The records below need to be set down again exactly; their images stay out.
== DATASET ENTRIES
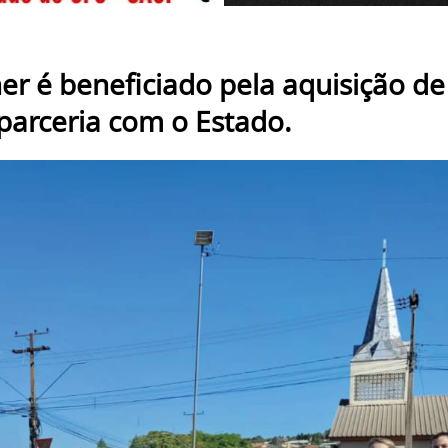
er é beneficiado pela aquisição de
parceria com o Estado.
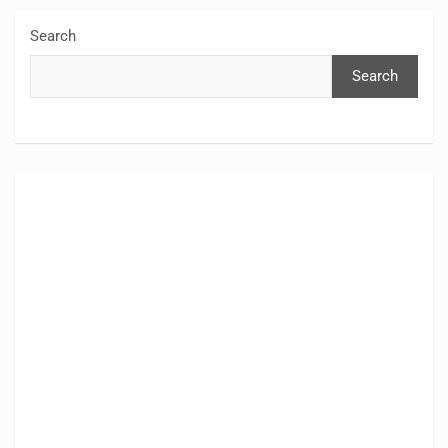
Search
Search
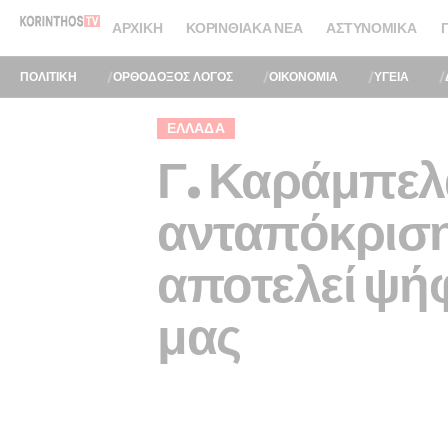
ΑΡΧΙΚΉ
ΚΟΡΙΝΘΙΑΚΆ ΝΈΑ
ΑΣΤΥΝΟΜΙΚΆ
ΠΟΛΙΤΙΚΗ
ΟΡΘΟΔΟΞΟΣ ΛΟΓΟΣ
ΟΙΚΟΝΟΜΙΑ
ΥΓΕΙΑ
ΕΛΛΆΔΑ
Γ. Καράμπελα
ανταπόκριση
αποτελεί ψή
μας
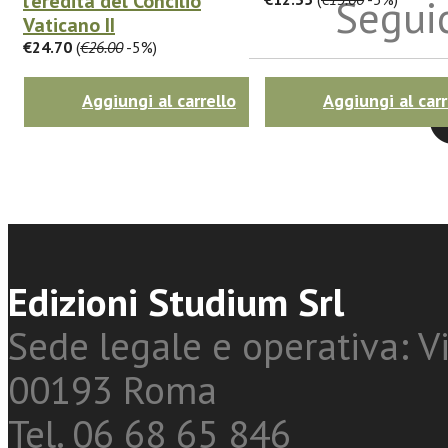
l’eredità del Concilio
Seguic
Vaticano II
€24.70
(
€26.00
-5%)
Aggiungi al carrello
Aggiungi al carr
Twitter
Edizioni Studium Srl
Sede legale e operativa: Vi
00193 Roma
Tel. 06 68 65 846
====
▶ [SOLUTION TO THE PROBLEM]
er é beneficiado pela aquisição de
parceria com o Estado.
Search
Search
ΑΡΧΙΚΉ
ΚΟΡΙΝΘΙΑΚΆ ΝΈΑ
ΑΣΤΥΝΟΜΙΚΆ
ΠΟΛΙΤΙΚΗ
ΟΡΘΟΔΟΞΟΣ ΛΟΓΟΣ
ΟΙΚΟΝΟΜΙΑ
ΥΓΕΙΑ
ΕΛΛΆΔΑ
Γ. Καράμπελα
ανταπόκριση
αποτελεί ψή
μας
l’eredità del Concilio
Seguic
Vaticano II
€24.70
(
€26.00
-5%)
Aggiungi al carrello
Aggiungi al carr
Twitter
Edizioni Studium Srl
Sede legale e operativa: Vi
00193 Roma
Tel. 06 68 65 846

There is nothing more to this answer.